No Wave Cinema


No wave cinema was an underground filmmaking movement that flourished on the Lower East Side of New York City from about 1976 to 1985. Sponsored by and associated with the artists group Collaborative Projects or "Collab", no wave cinema was a stripped-down style of guerrilla filmmaking that emphasized mood and texture above other concerns – similar to the parallel no wave music movement.

Prominent figures

This brief movement, also known as New Cinema, had a significant impact on underground film. No wave cinema spawned the Cinema of Transgression and a new generation of independent filmmaking in New York.
Other filmmakers associated with the movement included Lizzie Borden, Charlie Ahearn, Manuel DeLanda, Vivienne Dick, Eric Mitchell, James Nares, Amos Poe, Susan Seidelman, Kathryn Bigelow and Casandra Stark Mele.

**DATA FOR REVIEW**
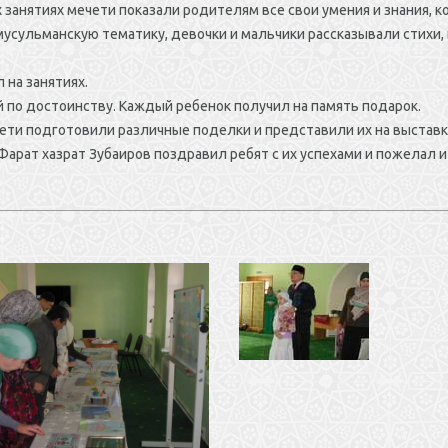
 занятиях мечети показали родителям все свои умения и знания, к
сульманскую тематику, девочки и мальчики рассказывали стихи, ис
 на занятиях.
 по достоинству. Каждый ребенок получил на память подарок.
дети подготовили различные поделки и представили их на выставк
рат хазрат Зубаиров поздравил ребят с их успехами и пожелал и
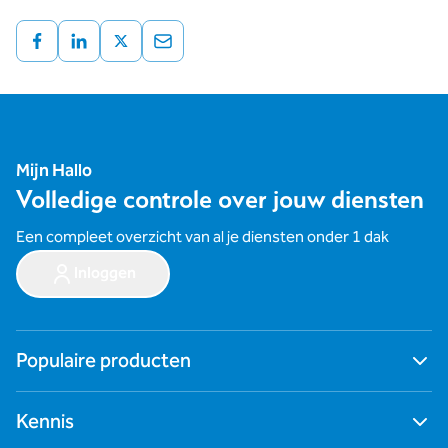
Mijn Hallo
Volledige controle over jouw diensten
Een compleet overzicht van al je diensten onder 1 dak
Inloggen
Populaire producten
Ga naar alle producten
Kennis
Digitale werkplek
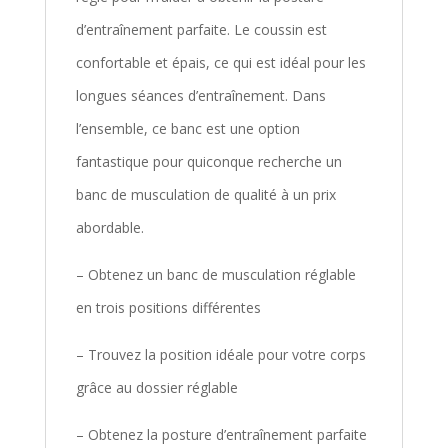
d’entraînement parfaite. Le coussin est
confortable et épais, ce qui est idéal pour les
longues séances d’entraînement. Dans
l’ensemble, ce banc est une option
fantastique pour quiconque recherche un
banc de musculation de qualité à un prix
abordable.
– Obtenez un banc de musculation réglable
en trois positions différentes
– Trouvez la position idéale pour votre corps
grâce au dossier réglable
– Obtenez la posture d’entraînement parfaite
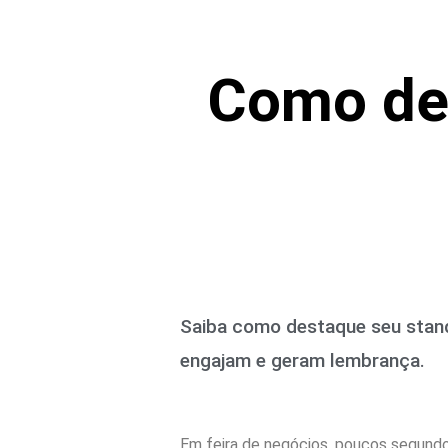
Como des
Saiba como destaque seu stand 
engajam e geram lembrança.
Em feira de negócios, poucos segundo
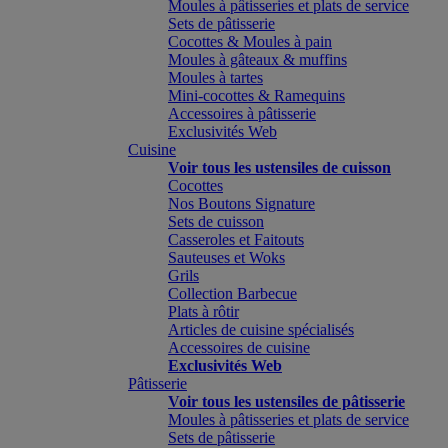
Moules à pâtisseries et plats de service
Sets de pâtisserie
Cocottes & Moules à pain
Moules à gâteaux & muffins
Moules à tartes
Mini-cocottes & Ramequins
Accessoires à pâtisserie
Exclusivités Web
Cuisine
Voir tous les ustensiles de cuisson
Cocottes
Nos Boutons Signature
Sets de cuisson
Casseroles et Faitouts
Sauteuses et Woks
Grils
Collection Barbecue
Plats à rôtir
Articles de cuisine spécialisés
Accessoires de cuisine
Exclusivités Web
Pâtisserie
Voir tous les ustensiles de pâtisserie
Moules à pâtisseries et plats de service
Sets de pâtisserie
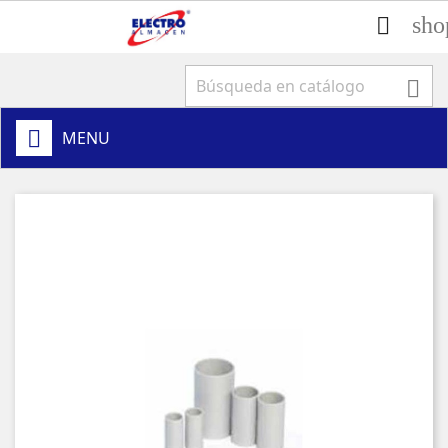
sho


MENU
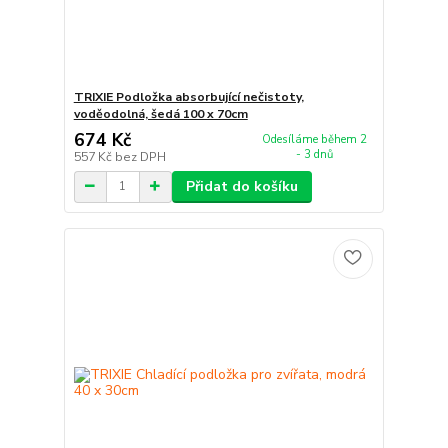
TRIXIE Podložka absorbující nečistoty,
voděodolná, šedá 100 x 70cm
674 Kč
Odesíláme během 2
- 3 dnů
557 Kč
bez DPH
Přidat do košíku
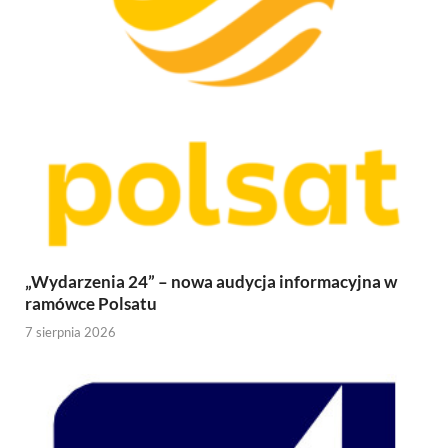
„Wydarzenia 24” – nowa audycja informacyjna w
ramówce Polsatu
7 sierpnia 2026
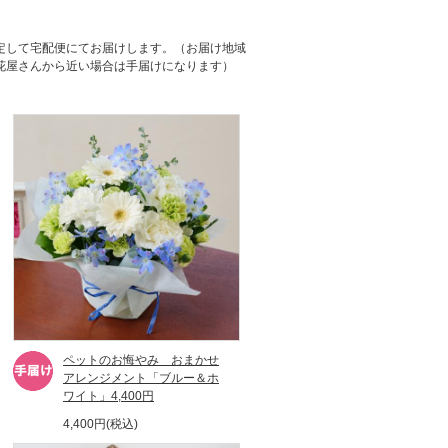
定して宅配便にてお届けします。（お届け地域
花屋さんから近い場合は手届けになります）
ペットのお悔やみ おまかせ
アレンジメント「ブルー＆ホ
ワイト」4,400円
4,400円(税込)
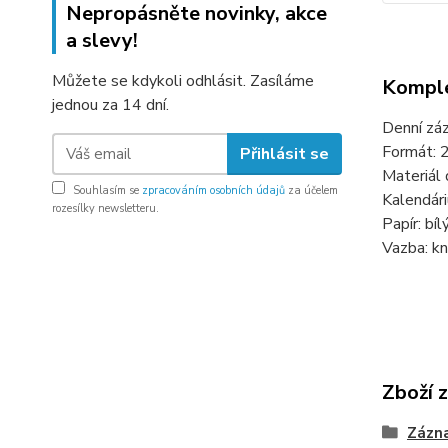
Nepropásněte novinky, akce
a slevy!
Můžete se kdykoli odhlásit. Zasíláme
Komple
jednou za 14 dní.
Denní záz
Formát: 
Přihlásit se
Materiál
Souhlasím se
zpracováním osobních údajů
za účelem
Kalendári
rozesílky newsletteru.
Papír: bílý
Vazba: kni
Zboží 
Zázn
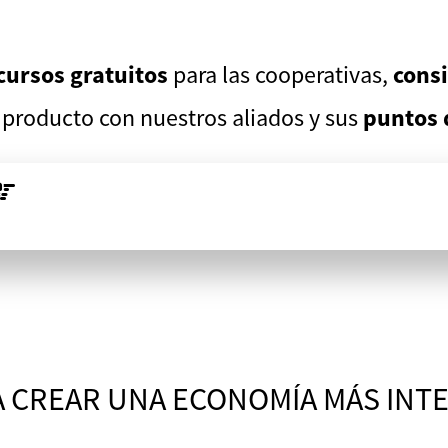
cursos gratuitos
para las cooperativas,
cons
u producto con nuestros aliados y sus
puntos 
 CREAR UNA ECONOMÍA MÁS IN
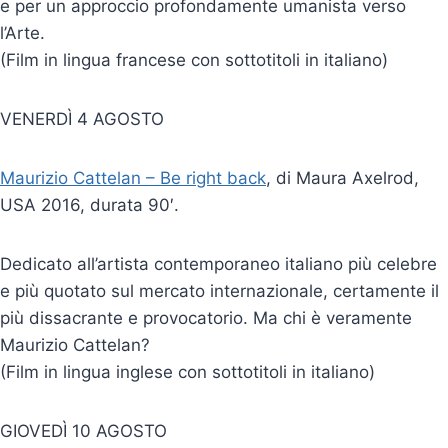
e per un approccio profondamente umanista verso
l’Arte.
(Film in lingua francese con sottotitoli in italiano)
VENERDÌ 4 AGOSTO
Maurizio Cattelan – Be right back
, di Maura Axelrod,
USA 2016, durata 90′.
Dedicato all’artista contemporaneo italiano più celebre
e più quotato sul mercato internazionale, certamente il
più dissacrante e provocatorio. Ma chi è veramente
Maurizio Cattelan?
(Film in lingua inglese con sottotitoli in italiano)
GIOVEDÌ 10 AGOSTO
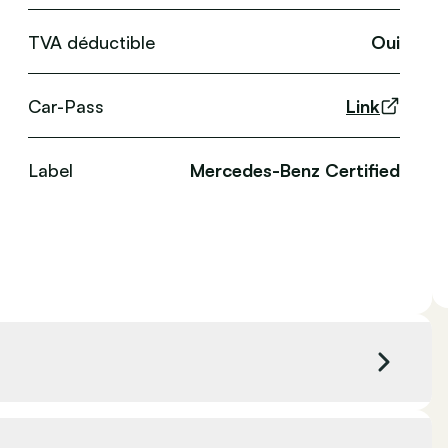
TVA déductible
Oui
Car-Pass
Link
Label
Mercedes-Benz Certified
Couleur extérieure
Blanc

**WRITTEN TASK 1**
In the passage on no wave cinema, which artists group sponsored the movement?
**WRITTEN TASK 2**
Carry on writing the passage on no wave cinema, beginning after its last sentence.
The rows bear no relation to the passage on no wave cinema.

**EXPECTED OUTPUT 1**
Collaborative Projects, or "Collab."

**EXPECTED OUTPUT 2**
In 1978, Nares released a well-known no wave Super 8 film titled Rome 78, his only venture into feature-length, plot-driven film. Despite its large cast in period costumes, the work was not intended as a serious undertaking, as the actors interject self-conscious laughter into scenes and deliver seemingly improvised lines with over-the-top bravado. The film features no wave cinema regular Lydia Lunch along with Mitchell, James Chance, John Lurie, Judy Rifka, Jim Sutcliffe, Lance Loud, Mitch Corber, Patti Astor, artist David McDermott of McDermott & McGough, and Kristian Hoffman, among others.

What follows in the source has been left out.